Before embarking on an IT strategy specific to SharePoint, it would be a good idea to understand the capabilities of this technology. Before scheduling any strategy meetings, it’s important to understand, at least at a high level, the value that SharePoint brings to an organization, what it takes to achieve this value in terms of time, money, and resources, and also what SharePoint will not solve or fix (such as bad business methodologies).
Have a strategy workshop.
Q: What is the intended outcome of the workshop?

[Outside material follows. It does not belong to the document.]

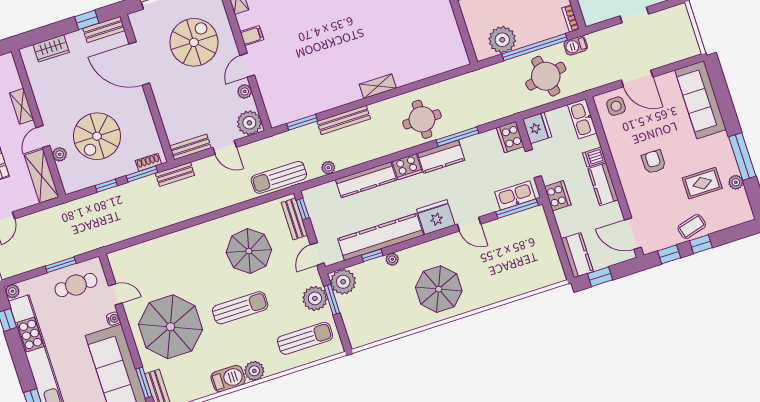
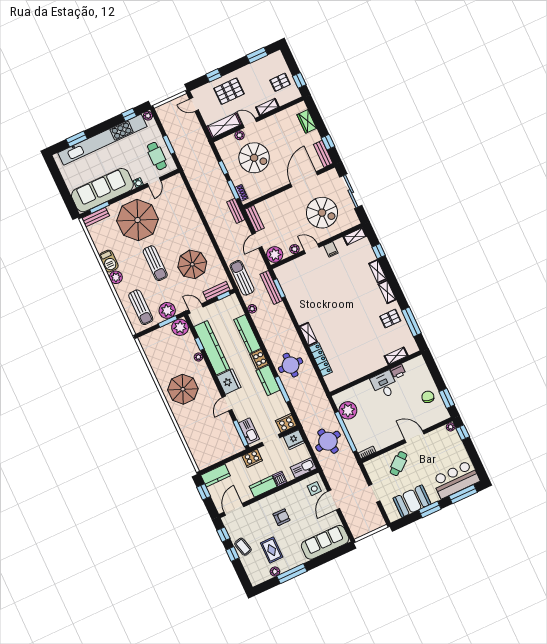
barbecue: (576, 46) -> (350, 458), removed
locker: (419, 72) -> (321, 360), added
bench: (344, 120) -> (271, 287), moved
spiral stairs: (97, 136) -> (254, 158), turned 180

A: This workshop’s findings will need to be discussed with other senior management to determine who will be the ultimate budget and resource approvers. For post-workshop conversations, the deployment roadmap approach figure at the beginning of the article provides a visual description of the roadmap for management’s understanding, as well as a Gap Analysis. This tool identifies where your organization currently is with its SharePoint deployment, and defined future steps. The following figure is a typical Gap Analysis that shows the current and future states that relate to the organization’s technology, people, and processes. It asks two core questions: “Where are we?” and “Where do we want to be?” By asking these questions, management has the opportunity to allocate resources to projects and initiatives, and to identify the gaps between goals and resource allocations. This tool does involve determining, documenting, and approving the variance between business requirements and current capabilities.
If you wish, the Gap Analysis tool can be used to benchmark your goals with other companies and other assessments. Once the general expectation of performance in the industry is understood, it is possible to compare that expectation with the company’s current level of performance.